Ein rührender Leserbrief

Vor einigen Tagen erreichte uns ein sehr persönlicher Brief eines langjährigen Lesers, der sich auf den Artikel "Auf die sanfte Tour" (S. 36) in unserer Ausgabe 09/2018 bezieht. Da wir den Brief leider nicht in voller Länge abdrucken können, veröffentlichen wir ihn hier – mit einer ausdrücklichen Empfehlung ihn zu lesen.
 
© Redaktion Bergsteiger
Sehr verehrte Mitglieder der Redaktion, liebe Bergfreunde! 

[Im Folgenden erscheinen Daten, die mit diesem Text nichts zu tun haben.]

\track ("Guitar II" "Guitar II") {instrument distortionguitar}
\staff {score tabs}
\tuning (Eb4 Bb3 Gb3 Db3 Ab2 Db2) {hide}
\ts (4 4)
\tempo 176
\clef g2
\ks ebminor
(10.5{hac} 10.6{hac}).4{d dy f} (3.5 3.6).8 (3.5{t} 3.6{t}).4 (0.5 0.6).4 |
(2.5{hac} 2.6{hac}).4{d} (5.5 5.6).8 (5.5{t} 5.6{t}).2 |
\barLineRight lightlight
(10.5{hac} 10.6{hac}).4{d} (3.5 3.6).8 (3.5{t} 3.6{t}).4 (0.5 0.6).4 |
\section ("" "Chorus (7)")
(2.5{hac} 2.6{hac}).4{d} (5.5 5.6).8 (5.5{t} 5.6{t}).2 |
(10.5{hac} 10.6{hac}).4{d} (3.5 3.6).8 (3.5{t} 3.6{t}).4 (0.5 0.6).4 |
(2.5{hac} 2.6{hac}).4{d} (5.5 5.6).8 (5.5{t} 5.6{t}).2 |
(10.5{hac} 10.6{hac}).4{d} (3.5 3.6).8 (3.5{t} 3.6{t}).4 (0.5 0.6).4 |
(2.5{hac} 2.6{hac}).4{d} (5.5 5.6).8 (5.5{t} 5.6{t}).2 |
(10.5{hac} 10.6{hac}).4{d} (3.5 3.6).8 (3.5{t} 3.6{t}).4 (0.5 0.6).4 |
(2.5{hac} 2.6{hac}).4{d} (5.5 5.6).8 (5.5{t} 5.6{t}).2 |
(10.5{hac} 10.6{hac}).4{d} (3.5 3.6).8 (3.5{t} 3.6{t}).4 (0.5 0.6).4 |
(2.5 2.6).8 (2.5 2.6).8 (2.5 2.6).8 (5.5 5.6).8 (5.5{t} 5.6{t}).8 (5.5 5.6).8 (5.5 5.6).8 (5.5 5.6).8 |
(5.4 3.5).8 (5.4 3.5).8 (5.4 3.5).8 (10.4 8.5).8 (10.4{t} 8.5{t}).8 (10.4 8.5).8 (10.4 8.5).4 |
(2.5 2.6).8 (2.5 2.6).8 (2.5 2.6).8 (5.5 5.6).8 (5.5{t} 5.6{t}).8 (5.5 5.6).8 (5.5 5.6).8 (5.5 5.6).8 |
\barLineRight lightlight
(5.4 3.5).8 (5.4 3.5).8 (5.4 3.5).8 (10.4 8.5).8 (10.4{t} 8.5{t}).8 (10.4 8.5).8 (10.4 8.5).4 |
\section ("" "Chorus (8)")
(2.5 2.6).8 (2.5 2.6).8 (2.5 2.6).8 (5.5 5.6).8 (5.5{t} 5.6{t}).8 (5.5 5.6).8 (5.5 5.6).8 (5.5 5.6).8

Vor mir liegt die diesjährige September-Nummer des Bergsteiger. Wie immer zeigen auch diesmal die veröffentlichten Abbildungen und Notizen inhaltlich wie hinsichtlich der äußeren Gestaltung in Wort und Bild das große Bemühen Ihrerseits den aufmerksamen Lesern im Zug der Lektüre Freude zu bereiten wie immer es mir geht. So schlägt mein Herz vor Freude, als ich mich noch am Abend nach der Zustellung in die Welt des Wilden wie Zahmen Kaiser versetzt sah, von der ich bereits in den Tagen meiner Jugend nur träumen konnte, die ich an Föhntagen vom Dachgeschoß einer Münchener Gewerbeschule in Pausezeiten als Religionslehrer Jahre nach dem Ende des II. Weltkrieges mit ihren kühnen Spitzen und Graten wahrnehmen durfte um endlich als Pfarrer in Rosenheim an der Seite meiner Frau, die aus einer eingesessenen Lindauer Bergsteigerfamilie stammt, in nicht allzu häufigen Stunden unbekümmerter Freizeit im Kaisertal oder am Stripsenkopf „unterzutauchen“ und wohltuende Entspannung zu finden!

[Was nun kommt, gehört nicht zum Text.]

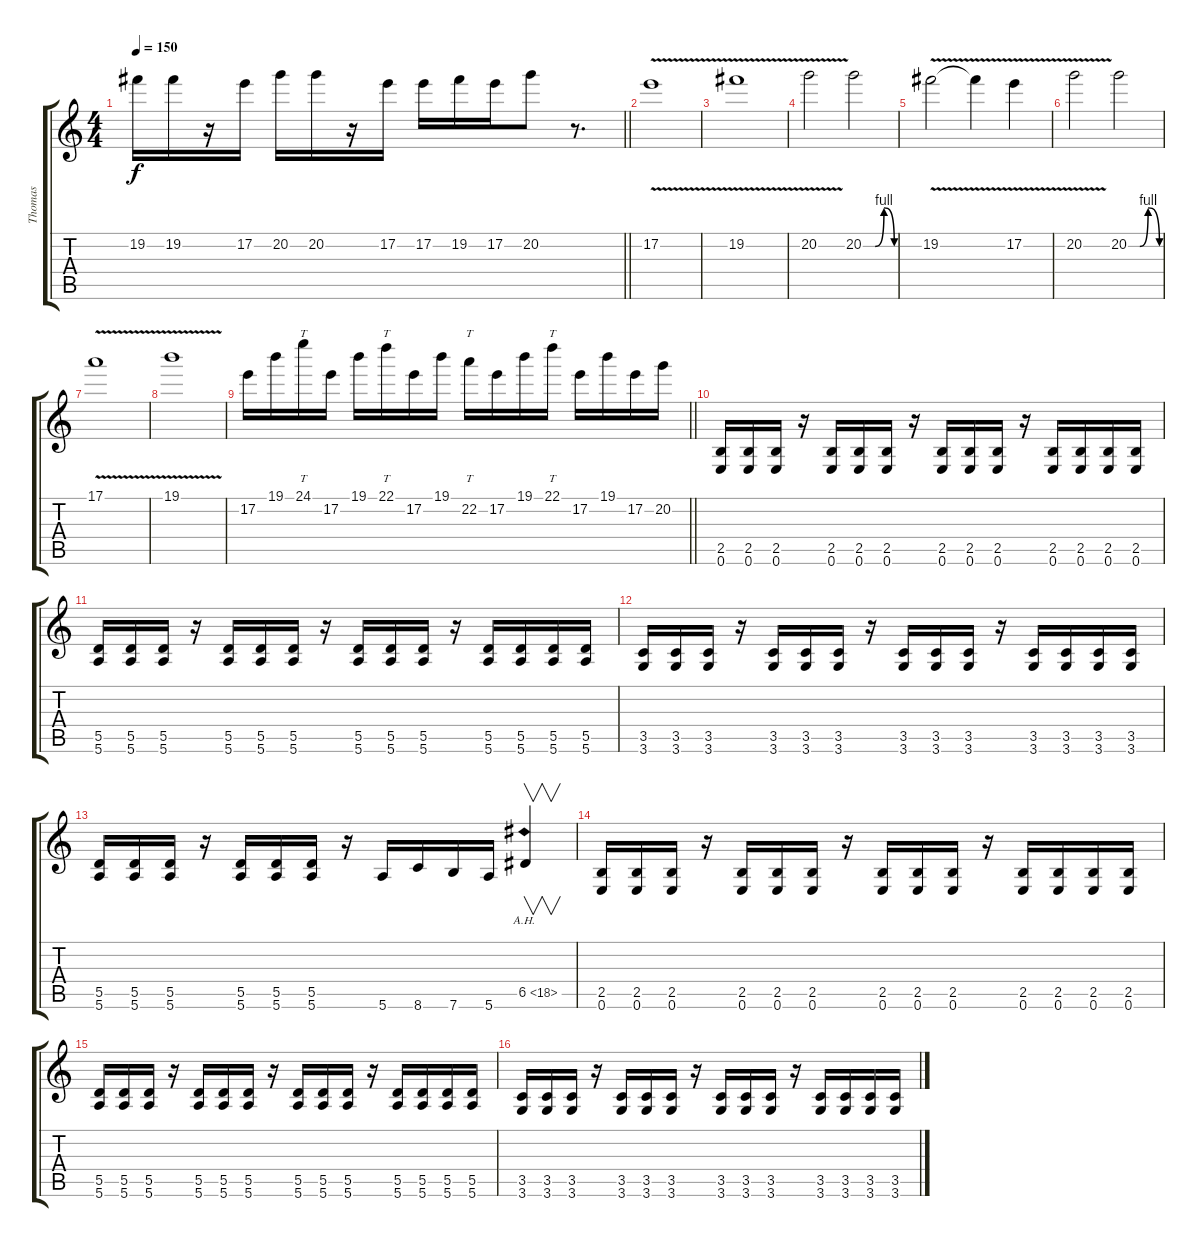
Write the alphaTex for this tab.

\track ("Thomas" "Thomas") {instrument distortionguitar}
\staff {score tabs}
\tuning (E4 B3 G3 D3 A2 E2) {hide}
\ts (4 4)
\tempo 150
\clef g2
\barLineRight lightlight
\ks c
19.2.16{dy f} 19.2.16 r.16 17.2.16 20.2.16 20.2.16 r.16 17.2.16 17.2.16 19.2.16 17.2.16 20.2.8 r.8{d} |
\section ("" "")
17.2{v}.1 |
19.2{v}.1 |
20.2{v}.2 20.2{be (custom 0 0 23 0 40 4 60 0)}.2 |
19.2{v}.2 19.2{t}.4 17.2{v}.4 |
20.2{v}.2 20.2{be (custom 0 0 22 0 38 4 60 0)}.2 |
17.1{v}.1 |
19.1{v}.1 |
\barLineRight lightlight
17.2.16 19.1.16 24.1.16{tt} 17.2.16 19.1.16 22.1.16{tt} 17.2.16 19.1.16 22.2.16{tt} 17.2.16 19.1.16 22.1.16{tt} 17.2.16 19.1.16 17.2.16 20.2.16 |
\section ("" "")
(2.5 0.6).16 (2.5 0.6).16 (2.5 0.6).16 r.16 (2.5 0.6).16 (2.5 0.6).16 (2.5 0.6).16 r.16 (2.5 0.6).16 (2.5 0.6).16 (2.5 0.6).16 r.16 (2.5 0.6).16 (2.5 0.6).16 (2.5 0.6).16 (2.5 0.6).16 |
(5.5 5.6).16 (5.5 5.6).16 (5.5 5.6).16 r.16 (5.5 5.6).16 (5.5 5.6).16 (5.5 5.6).16 r.16 (5.5 5.6).16 (5.5 5.6).16 (5.5 5.6).16 r.16 (5.5 5.6).16 (5.5 5.6).16 (5.5 5.6).16 (5.5 5.6).16 |
(3.5 3.6).16 (3.5 3.6).16 (3.5 3.6).16 r.16 (3.5 3.6).16 (3.5 3.6).16 (3.5 3.6).16 r.16 (3.5 3.6).16 (3.5 3.6).16 (3.5 3.6).16 r.16 (3.5 3.6).16 (3.5 3.6).16 (3.5 3.6).16 (3.5 3.6).16 |
(5.5 5.6).16 (5.5 5.6).16 (5.5 5.6).16 r.16 (5.5 5.6).16 (5.5 5.6).16 (5.5 5.6).16 r.16 5.6.16 8.6.16 7.6.16 5.6.16 6.5{ah 12}.4{v} |
(2.5 0.6).16 (2.5 0.6).16 (2.5 0.6).16 r.16 (2.5 0.6).16 (2.5 0.6).16 (2.5 0.6).16 r.16 (2.5 0.6).16 (2.5 0.6).16 (2.5 0.6).16 r.16 (2.5 0.6).16 (2.5 0.6).16 (2.5 0.6).16 (2.5 0.6).16 |
(5.5 5.6).16 (5.5 5.6).16 (5.5 5.6).16 r.16 (5.5 5.6).16 (5.5 5.6).16 (5.5 5.6).16 r.16 (5.5 5.6).16 (5.5 5.6).16 (5.5 5.6).16 r.16 (5.5 5.6).16 (5.5 5.6).16 (5.5 5.6).16 (5.5 5.6).16 |
(3.5 3.6).16 (3.5 3.6).16 (3.5 3.6).16 r.16 (3.5 3.6).16 (3.5 3.6).16 (3.5 3.6).16 r.16 (3.5 3.6).16 (3.5 3.6).16 (3.5 3.6).16 r.16 (3.5 3.6).16 (3.5 3.6).16 (3.5 3.6).16 (3.5 3.6).16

Regelrecht hängen geblieben bin ich freilich an dem Artikel „Auf die sanfte Tour“ von Herrn Michael Pröttel. Damit hat es nämlich eine besondere Bewandtnis, die mich in meinem Erinnerungsvermögen wieder einmal in den Sommer 1950 zurückführte und die ich Ihnen zur Kenntnis geben möchte, auch wenn ihr keine allgemeingültige Bedeutung zukommt, für mich selbst jedoch unvergesslich bleibt.

Ein heißer Frühsommertag – Donnerstag, 15. Juni 1950 – ging allmählich zu Ende. Hinter mir lagen Stunden, die ich im Rahmen einer mir von meiner Bayerischen Landeskirche gewährten zusätzlichen Studienzeit über Geschichtsquellen in Latein und altkirchlichem Griechisch saß; die nachfolgenden Tage haben angesichts des Gedenktages am Wochenende (17. Juni; Opfer des Volksaufstandes) keine Möglichkeit zur Fortsetzung der Studien am Theologischen Seminar der Heidelberger Universität; ich spürte ohnehin die Notwendigkeit des Abschalten Dürfens und das Verlangen zur Ruhe zu kommen. Zudem machte mir das heiße Pflaster der Stadt am Neckar zu schaffen. Es bedurfte nur eines kurzen Entschlusses und einer Fahrkarte zur Benutzung der durch seine Überfüllung bekannten Nachtschnellzüge nach München – gesagt und auf der Stelle getan! Ein ruhiger Tag bei Vater und Mutter ermöglichte ein besonnenes Überlegen: das Demeljoch hatte ich mir schon längst in den Kopf gesetzt. 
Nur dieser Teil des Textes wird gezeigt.